Semplicemente, come riporta l'EUA Fact Sheet for Health Care Professionals, entrambi i vaccini approvati al momento ovvero Pfizer-BioNtech e Moderna non hanno dati a supporto con test sulle donne in gravidanza, che quindi risultano al momento insufficienti per associare un dibattito scientifico sui rischi e i benefici.

Vaccino anti-covid in gravidanza: cosa sappiamo

Molti studi sul tema sono al vaglio, sebbene il piano vaccinale nei vari paesi proceda con specifiche diverse a seconda delle esigenze.

I Centers for Disease Control and Prevention statunitensi hanno appena aggiornato le linee guida sui vaccini anti-covid in gravidanza, ora ufficialmente raccomandati. A tutte le donne incinte sarebbe stato offerto il vaccino Pfizer o Moderna in base alla loro età e al gruppo di rischio clinico dopo che i dati provenienti dagli Stati Uniti hanno mostrato che circa 90.000 donne incinte erano state vaccinate senza problemi di sicurezza.
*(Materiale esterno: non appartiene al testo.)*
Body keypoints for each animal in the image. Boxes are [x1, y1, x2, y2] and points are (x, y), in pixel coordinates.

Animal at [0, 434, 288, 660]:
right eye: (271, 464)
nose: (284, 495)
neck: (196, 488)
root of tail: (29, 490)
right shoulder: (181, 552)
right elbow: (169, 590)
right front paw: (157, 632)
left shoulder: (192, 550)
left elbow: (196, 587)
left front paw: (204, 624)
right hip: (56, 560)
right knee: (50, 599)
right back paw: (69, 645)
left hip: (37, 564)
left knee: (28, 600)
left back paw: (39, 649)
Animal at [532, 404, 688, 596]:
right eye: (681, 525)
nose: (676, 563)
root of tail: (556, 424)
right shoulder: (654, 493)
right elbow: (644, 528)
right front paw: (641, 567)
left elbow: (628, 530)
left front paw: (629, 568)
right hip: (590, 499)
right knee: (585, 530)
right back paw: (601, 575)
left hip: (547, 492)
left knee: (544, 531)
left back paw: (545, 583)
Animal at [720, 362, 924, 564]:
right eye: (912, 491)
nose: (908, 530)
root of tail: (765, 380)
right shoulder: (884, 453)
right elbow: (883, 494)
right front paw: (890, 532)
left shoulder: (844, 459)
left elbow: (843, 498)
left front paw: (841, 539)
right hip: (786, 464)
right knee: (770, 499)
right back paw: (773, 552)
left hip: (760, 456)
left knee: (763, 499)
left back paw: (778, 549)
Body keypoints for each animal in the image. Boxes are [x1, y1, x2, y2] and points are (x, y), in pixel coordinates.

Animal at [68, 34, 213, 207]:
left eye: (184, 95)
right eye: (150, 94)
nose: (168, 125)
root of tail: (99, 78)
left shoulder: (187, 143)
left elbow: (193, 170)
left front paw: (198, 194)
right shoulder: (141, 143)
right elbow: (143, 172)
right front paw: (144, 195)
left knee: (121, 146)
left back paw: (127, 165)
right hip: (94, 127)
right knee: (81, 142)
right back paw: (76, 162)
Le donne incinte, a cui in precedenza era stato consigliato di non prendere il vaccino a causa della mancanza di dati sull'impatto, potranno averlo in qualsiasi momento. Via libera ai vaccini anti-covid in gravidanza quindi in USA e UK.

Gravidanza e vaccino anti-Covid, ci sono rischi?

Sebbene non siano ancora stati comprovati dalla comunità che sta studiando effetti, benefici e rischi dei vaccini anti-Covid, come riporta il position paper "Vaccinazione anti-Covid19 e gravidanza" delle società scientifiche italiane dei ginecologi SIGO, AOGOI, AGUI e AGITE, non ci sono prove che quelli attualmente approvati, proprio in virtù della loro composizione, possano fare male alle donne in gravidanza. E questo per diversi motivi:

  • Le donne incinte che non hanno avuto il coronavirus ma che pure si trovano in una situazione di alto rischio da infezione, possono considerare di ricevere il vaccino, che è somministrabile in qualsiasi settimana di gravidanza.
  • Non ci sono controindicazioni all'esecuzione delle altre vaccinazioni - come quella antinfluenzale ed antipertosse raccomandate in gravidanza -  solo quella di mantenere 14 di intervallo nella somministrazione dei due vaccini (il secondo alla ventottesima settimana di gravidanza)
  • Le donne che allattano e non riportano una storia recente di infezione da Covid19, possono considerare favorevolmente di ricevere il vaccino
  • Le donne incinte che hanno riportato una storia recente di infezione da Covid19, possono comunque considerare di scegliere di essere vaccinate

La cosa fondamentale, secondo gli esperti, è quella di informarsi rispetto al rischio di infezione da Covid-19 (ad esempio se si fa parte del personale sanitario), parlare sempre con il proprio medico e valutare i rischi del Covid-19 in gravidanza per la salute materna e quella fetale, in attesa che gli studi effettivi sugli eventuali rischi in gravidanza e in allattamento vengano verificati.

Fonti per questo articolo: University of New South Wales, "Epidemiology of COVID-19 infection in young children under five years: A systematic review and meta-analysis"; Position Paper ad interim SIGO-AOGOI-AGUI-AGITE condiviso da SIN - SIP - SIMP - SIERR – FNOPO, "VACCINAZIONE ANTI-COVID19 e GRAVIDANZA 2 gennaio 2021"; Governo Britannico, "COVID-19 vaccination: a guide for women of childbearing age, pregnant or breastfeeding"; American College of Obstetricians and Gynecologists, "Vaccinating Pregnant and Lactating Patients Against COVID-19"; Report COVID-19 Vaccinations in the United States​.